# WORK TO BE COMPLETED
The records below must be transcribed exactly. Do not include the pictures.

(DATA SHOWN Opens)

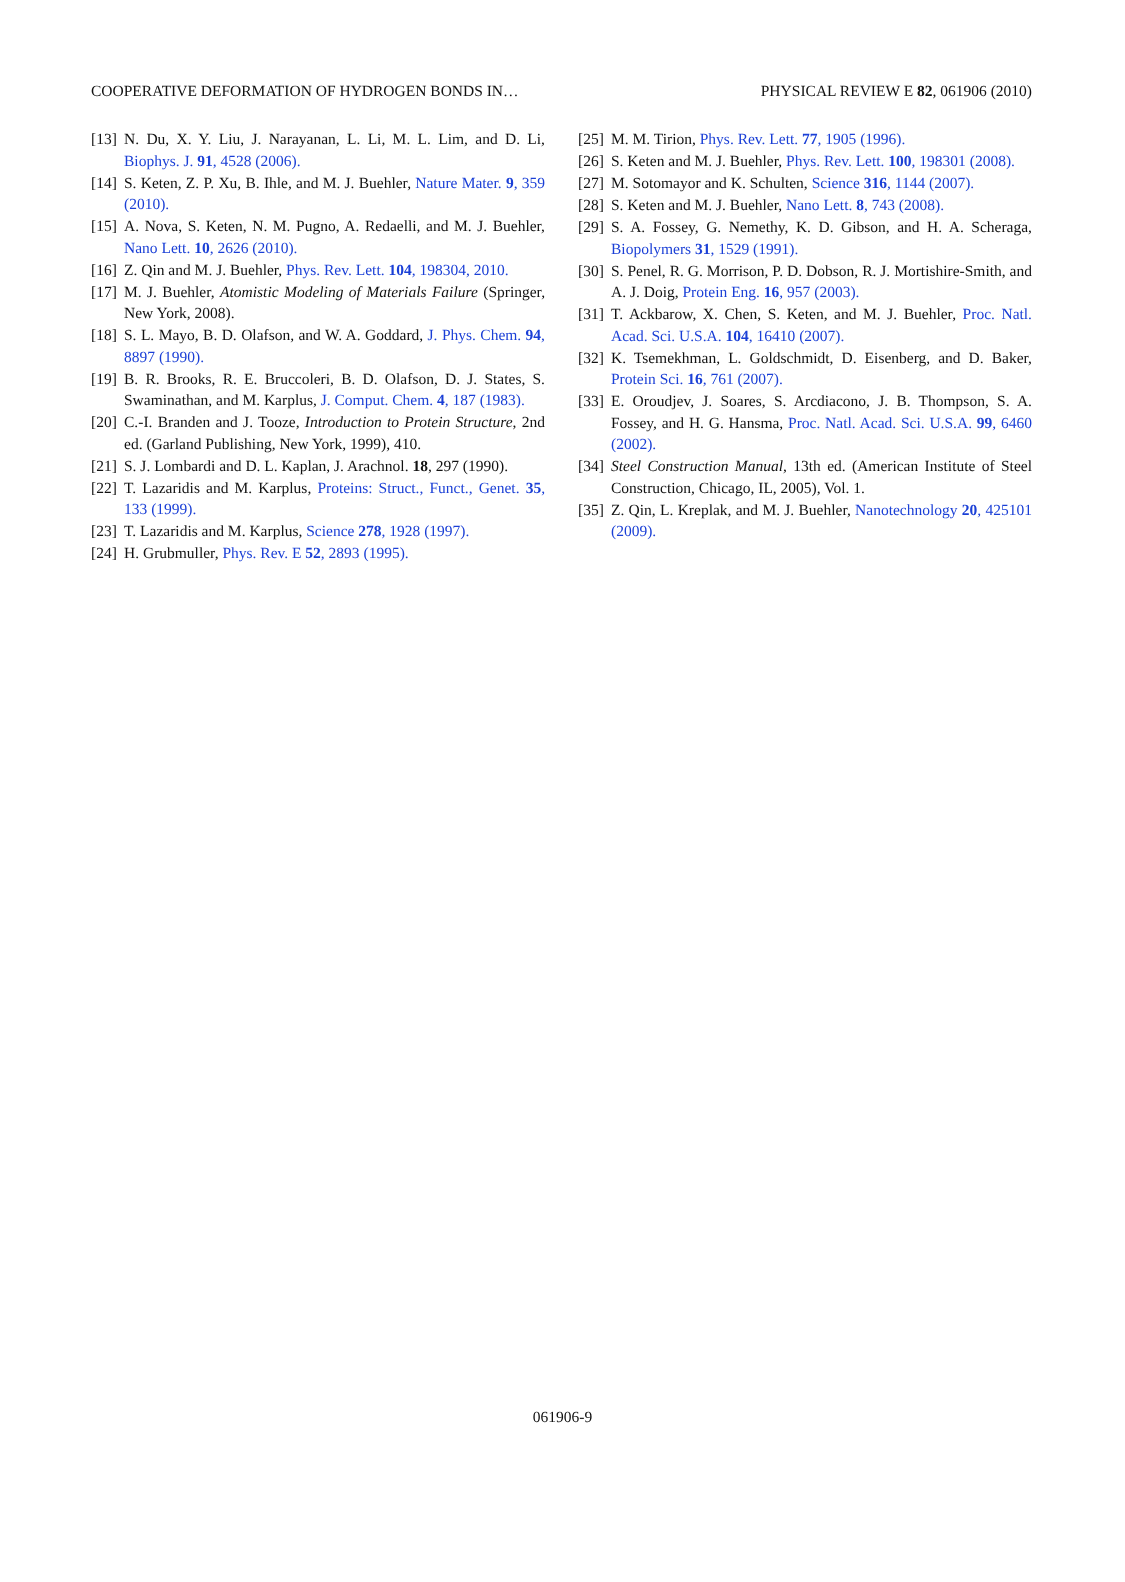COOPERATIVE DEFORMATION OF HYDROGEN BONDS IN… PHYSICAL REVIEW E 82, 061906 (2010)
[13] N. Du, X. Y. Liu, J. Narayanan, L. Li, M. L. Lim, and D. Li, Biophys. J. 91, 4528 (2006).
[14] S. Keten, Z. P. Xu, B. Ihle, and M. J. Buehler, Nature Mater. 9, 359 (2010).
[15] A. Nova, S. Keten, N. M. Pugno, A. Redaelli, and M. J. Buehler, Nano Lett. 10, 2626 (2010).
[16] Z. Qin and M. J. Buehler, Phys. Rev. Lett. 104, 198304, 2010.
[17] M. J. Buehler, Atomistic Modeling of Materials Failure (Springer, New York, 2008).
[18] S. L. Mayo, B. D. Olafson, and W. A. Goddard, J. Phys. Chem. 94, 8897 (1990).
[19] B. R. Brooks, R. E. Bruccoleri, B. D. Olafson, D. J. States, S. Swaminathan, and M. Karplus, J. Comput. Chem. 4, 187 (1983).
[20] C.-I. Branden and J. Tooze, Introduction to Protein Structure, 2nd ed. (Garland Publishing, New York, 1999), 410.
[21] S. J. Lombardi and D. L. Kaplan, J. Arachnol. 18, 297 (1990).
[22] T. Lazaridis and M. Karplus, Proteins: Struct., Funct., Genet. 35, 133 (1999).
[23] T. Lazaridis and M. Karplus, Science 278, 1928 (1997).
[24] H. Grubmuller, Phys. Rev. E 52, 2893 (1995).
[25] M. M. Tirion, Phys. Rev. Lett. 77, 1905 (1996).
[26] S. Keten and M. J. Buehler, Phys. Rev. Lett. 100, 198301 (2008).
[27] M. Sotomayor and K. Schulten, Science 316, 1144 (2007).
[28] S. Keten and M. J. Buehler, Nano Lett. 8, 743 (2008).
[29] S. A. Fossey, G. Nemethy, K. D. Gibson, and H. A. Scheraga, Biopolymers 31, 1529 (1991).
[30] S. Penel, R. G. Morrison, P. D. Dobson, R. J. Mortishire-Smith, and A. J. Doig, Protein Eng. 16, 957 (2003).
[31] T. Ackbarow, X. Chen, S. Keten, and M. J. Buehler, Proc. Natl. Acad. Sci. U.S.A. 104, 16410 (2007).
[32] K. Tsemekhman, L. Goldschmidt, D. Eisenberg, and D. Baker, Protein Sci. 16, 761 (2007).
[33] E. Oroudjev, J. Soares, S. Arcdiacono, J. B. Thompson, S. A. Fossey, and H. G. Hansma, Proc. Natl. Acad. Sci. U.S.A. 99, 6460 (2002).
[34] Steel Construction Manual, 13th ed. (American Institute of Steel Construction, Chicago, IL, 2005), Vol. 1.
[35] Z. Qin, L. Kreplak, and M. J. Buehler, Nanotechnology 20, 425101 (2009).
061906-9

(DATA SHOWN Closes)

# ANSWER FOR THIS EXERCISE
COOPERATIVE DEFORMATION OF HYDROGEN BONDS IN… PHYSICAL REVIEW E 82, 061906 (2010)
[13] N. Du, X. Y. Liu, J. Narayanan, L. Li, M. L. Lim, and D. Li, Biophys. J. 91, 4528 (2006).
[14] S. Keten, Z. P. Xu, B. Ihle, and M. J. Buehler, Nature Mater. 9, 359 (2010).
[15] A. Nova, S. Keten, N. M. Pugno, A. Redaelli, and M. J. Buehler, Nano Lett. 10, 2626 (2010).
[16] Z. Qin and M. J. Buehler, Phys. Rev. Lett. 104, 198304, 2010.
[17] M. J. Buehler, Atomistic Modeling of Materials Failure (Springer, New York, 2008).
[18] S. L. Mayo, B. D. Olafson, and W. A. Goddard, J. Phys. Chem. 94, 8897 (1990).
[19] B. R. Brooks, R. E. Bruccoleri, B. D. Olafson, D. J. States, S. Swaminathan, and M. Karplus, J. Comput. Chem. 4, 187 (1983).
[20] C.-I. Branden and J. Tooze, Introduction to Protein Structure, 2nd ed. (Garland Publishing, New York, 1999), 410.
[21] S. J. Lombardi and D. L. Kaplan, J. Arachnol. 18, 297 (1990).
[22] T. Lazaridis and M. Karplus, Proteins: Struct., Funct., Genet. 35, 133 (1999).
[23] T. Lazaridis and M. Karplus, Science 278, 1928 (1997).
[24] H. Grubmuller, Phys. Rev. E 52, 2893 (1995).
[25] M. M. Tirion, Phys. Rev. Lett. 77, 1905 (1996).
[26] S. Keten and M. J. Buehler, Phys. Rev. Lett. 100, 198301 (2008).
[27] M. Sotomayor and K. Schulten, Science 316, 1144 (2007).
[28] S. Keten and M. J. Buehler, Nano Lett. 8, 743 (2008).
[29] S. A. Fossey, G. Nemethy, K. D. Gibson, and H. A. Scheraga, Biopolymers 31, 1529 (1991).
[30] S. Penel, R. G. Morrison, P. D. Dobson, R. J. Mortishire-Smith, and A. J. Doig, Protein Eng. 16, 957 (2003).
[31] T. Ackbarow, X. Chen, S. Keten, and M. J. Buehler, Proc. Natl. Acad. Sci. U.S.A. 104, 16410 (2007).
[32] K. Tsemekhman, L. Goldschmidt, D. Eisenberg, and D. Baker, Protein Sci. 16, 761 (2007).
[33] E. Oroudjev, J. Soares, S. Arcdiacono, J. B. Thompson, S. A. Fossey, and H. G. Hansma, Proc. Natl. Acad. Sci. U.S.A. 99, 6460 (2002).
[34] Steel Construction Manual, 13th ed. (American Institute of Steel Construction, Chicago, IL, 2005), Vol. 1.
[35] Z. Qin, L. Kreplak, and M. J. Buehler, Nanotechnology 20, 425101 (2009).
061906-9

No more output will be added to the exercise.